Full Space parameters: - Optimization: optimizer_type, learning_rate, weight_decay, momentum, min_lr - Loss: criterion_type, focal_gamma, label_smoothing - Regularization: mixup_alpha, dropout - Scheduling: scheduler_type, scheduler_patience - Augmentation: rotation_angle, jitter_val, min_scale - Batch Size: Resolution-aware categorical choices - ≤64×64: batch_size_low_res — [16, 32, 48, 64] - 128×128: batch_size_low_res — [16, 32, 48, 64] - 224×224: batch_size_high_res — [8, 12, 16] (OOM-safe for 8GB VRAM) - Architecture (requires enable_model_search: true): - ≤64×64: [resnet_18, mini_cnn] - 128×128: [timm/efficientnet_lite0, timm/convnextv2_nano, timm/mobilenetv3_large_100] - 224×224: [resnet_18, efficientnet_b0, convnext_tiny, vit_tiny] - Weight Variants (ViT only, 224×224): - vit_tiny_patch16_224.augreg_in21k_ft_in1k - vit_tiny_patch16_224.augreg_in21k - Default variant

Quick Space: learning_rate, weight_decay, momentum, min_lr, batch_size, dropout

Model Search

Enable enable_model_search to let Optuna automatically explore all registered architectures for the target resolution alongside hyperparameters:

optuna:
  n_trials: 20
  enable_model_search: true   # Explore architectures automatically

When enabled, the optimizer treats the model architecture as an additional categorical hyperparameter, selecting from all models compatible with the configured resolution.

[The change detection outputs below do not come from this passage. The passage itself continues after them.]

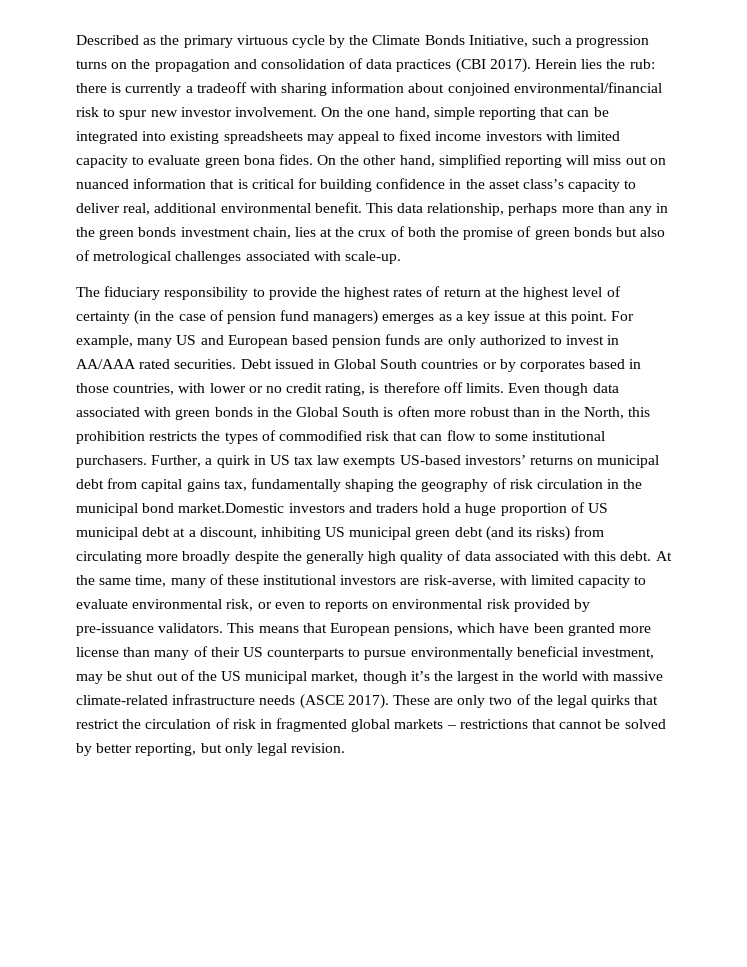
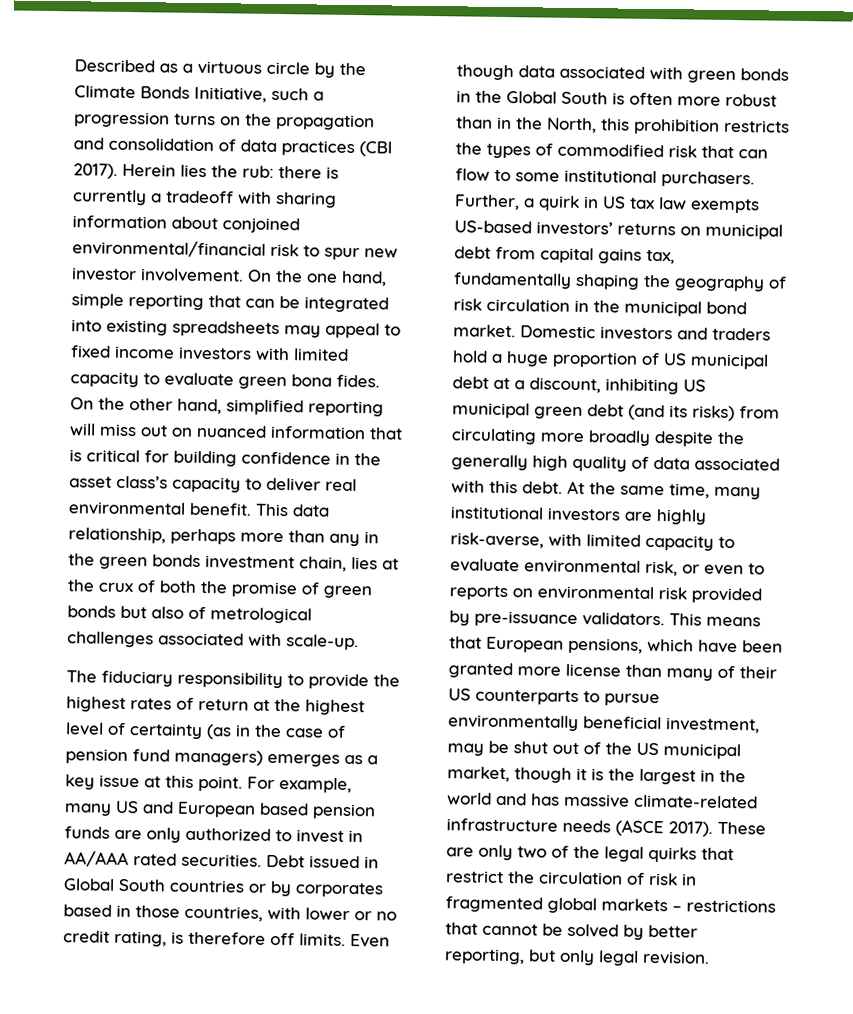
[160,35,325,48] the primary virtuous cycle -> [182,60,310,75] a virtuous circle
[123,203,217,215] real, additional -> [325,478,357,492] real
[134,310,152,325] (in -> [206,724,251,740] (as in
[178,503,285,513] market.Domestic -> [453,324,596,339] market. Domestic
[209,574,259,585] of these -> (761, 493) none
(420, 581) none -> [656,509,706,525] highly
[410,671,430,681] it’s -> [576,768,604,781] it is
[581,671,609,681] with -> [496,792,560,806] and has

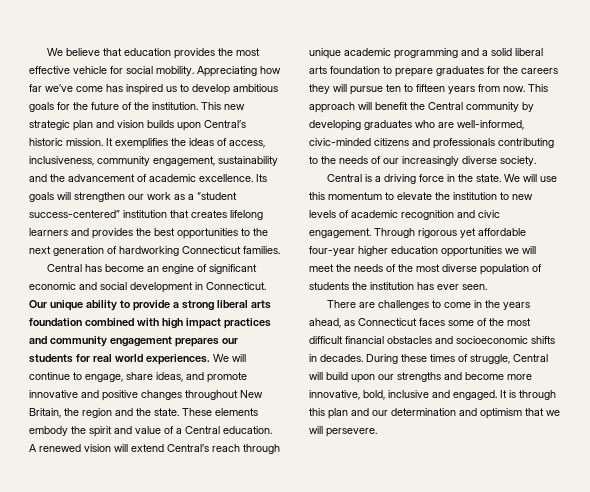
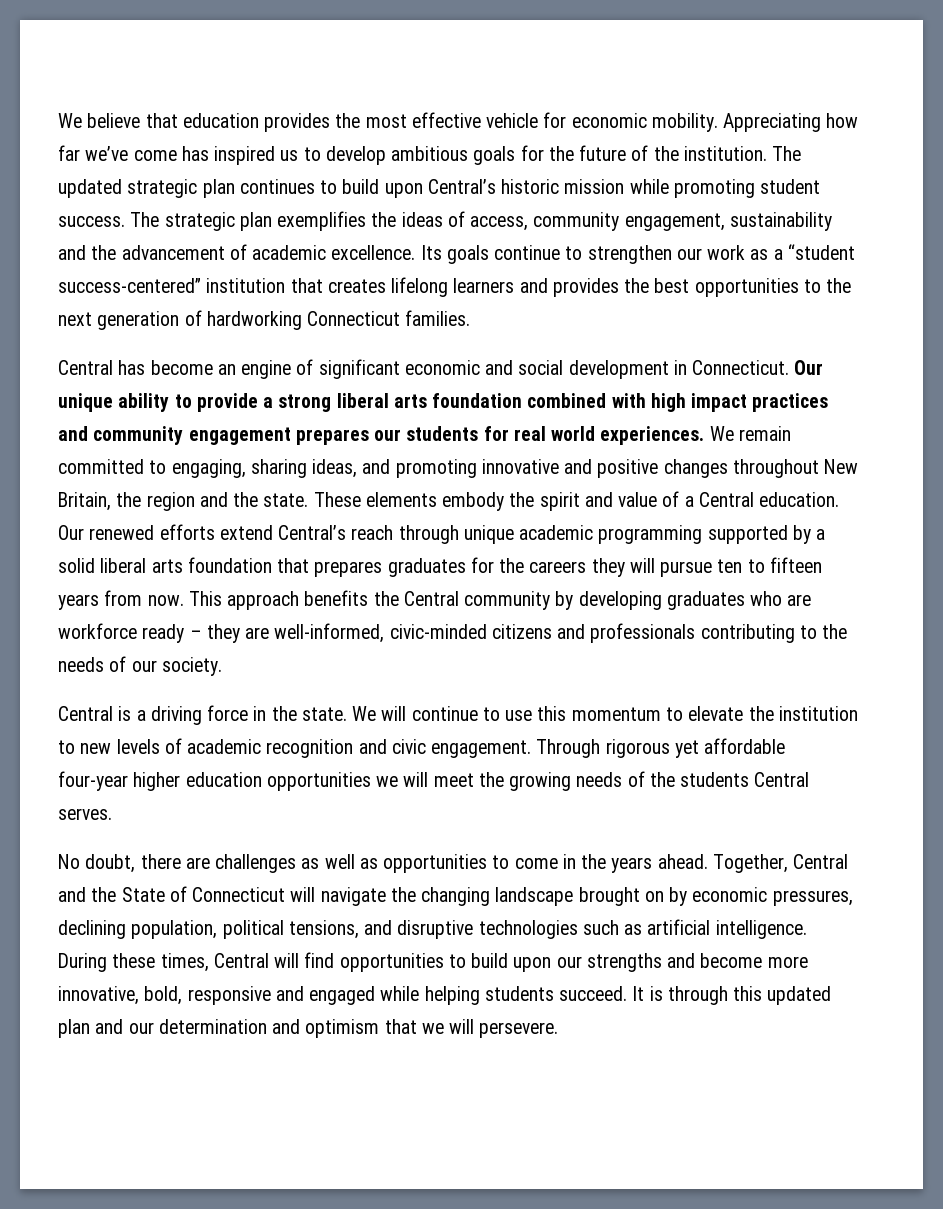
[126,66,153,74] social -> [571,113,647,128] economic
[201,102,245,110] [29,120,246,131] [29,138,113,146] This new strategic plan and vision builds upon Central’s historic mission. It -> [772,146,802,161] [58,179,821,198] [58,212,272,231] The updated strategic plan continues to build upon Central’s historic mission while promoting student success. The strategic plan
[29,156,94,166] inclusiveness, -> (529, 223) none
[57,192,71,200] will -> [494,245,583,260] continue to
[232,354,246,362] [29,372,153,382] will continue to engage, share -> [738,426,791,441] [58,459,307,478] remain committed to engaging, sharing
[207,372,247,383] promote -> [395,459,477,478] promoting
[29,444,128,452] A renewed vision will -> [58,524,215,540] Our renewed efforts
[461,48,479,56] and -> [707,525,811,544] supported by
[383,66,433,77] to prepare -> [277,558,383,577] that prepares
[358,102,408,110] will benefit -> [304,590,369,606] benefits
(454, 125) none -> [58,623,270,643] workforce ready – they are
[402,156,497,166] increasingly diverse -> (157, 666) none
(538, 178) none -> [411,706,500,721] continue to
(351, 268) none -> [509,772,572,791] growing
[416,264,542,275] [309,282,487,290] [327,300,430,310] most diverse population of students the institution has ever seen. // There are challenges -> [680,772,810,787] [58,808,112,820] [58,854,488,873] students Central serves. // No doubt, there are challenges as well as opportunities
[309,318,531,328] [309,336,555,344] [309,354,548,364] [309,372,323,380] ahead, as Connecticut faces some of the most difficult financial obstacles and socioeconomic shifts in decades. During these times of struggle, Central will -> [657,854,849,873] [58,886,853,906] [58,919,807,939] [58,952,466,972] ahead. Together, Central and the State of Connecticut will navigate the changing landscape brought on by economic pressures, declining population, political tensions, and disruptive technologies such as artificial intelligence. During these times, Central will find opportunities to
[388,390,497,400] inclusive and engaged. -> [187,986,628,1005] responsive and engaged while helping students succeed.
(325, 412) none -> [767,986,832,1005] updated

This is the recommended approach for finding the best architecture–hyperparameter combination without manual experimentation.

Optimization Workflow

# Phase 1: Comprehensive search (configurable trials, early stopping enabled)
orchard run recipes/optuna_efficientnet_b0.yaml

# Phase 2: Review results
firefox outputs/*/figures/param_importances.html
firefox outputs/*/figures/optimization_history.html

# Phase 3: Train with best config (60 epochs, full evaluation)
orchard run outputs/*/reports/best_config.yaml

Artifacts Generated

See the Artifact Reference Guide for complete documentation of all generated files.

Customization

Search Space Overrides (YAML-based)

Override any parameter from the search space directly in your recipe YAML, without code changes:

optuna:
  search_space_preset: full
  search_space_overrides:
    learning_rate:
      low: 1.0e-04           # Narrower range for stable convergence
      high: 5.0e-03
      log: true
    dropout:
      low: 0.15
      high: 0.4
    batch_size_low_res:       # Categorical: provide a list
      - 32
      - 48
      - 64

Float parameters require low, high, and optionally log: true (default false) for log-scale sampling. Categorical parameters are plain lists.

All parameters listed in Search Space Coverage can be overridden.